**Aim of the task**
Return the text of every item below line for line, keeping each word, spelling and line break unchanged.

===== Exercise data =====

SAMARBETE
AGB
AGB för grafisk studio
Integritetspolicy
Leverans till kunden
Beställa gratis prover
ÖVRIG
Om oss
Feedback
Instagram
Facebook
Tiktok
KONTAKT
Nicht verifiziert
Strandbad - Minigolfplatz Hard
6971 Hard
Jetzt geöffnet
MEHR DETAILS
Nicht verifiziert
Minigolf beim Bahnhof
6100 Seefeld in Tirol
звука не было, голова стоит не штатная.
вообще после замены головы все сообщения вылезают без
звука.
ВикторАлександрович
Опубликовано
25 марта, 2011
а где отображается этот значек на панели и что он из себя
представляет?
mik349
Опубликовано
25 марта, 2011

=====

**Result of the exercise**
SAMARBETE
AGB
AGB för grafisk studio
Integritetspolicy
Leverans till kunden
Beställa gratis prover
ÖVRIG
Om oss
Feedback
Instagram
Facebook
Tiktok
KONTAKT
Nicht verifiziert
Strandbad - Minigolfplatz Hard
6971 Hard
Jetzt geöffnet
MEHR DETAILS
Nicht verifiziert
Minigolf beim Bahnhof
6100 Seefeld in Tirol
звука не было, голова стоит не штатная.
вообще после замены головы все сообщения вылезают без
звука.
ВикторАлександрович
Опубликовано
25 марта, 2011
а где отображается этот значек на панели и что он из себя
представляет?
mik349
Опубликовано
25 марта, 2011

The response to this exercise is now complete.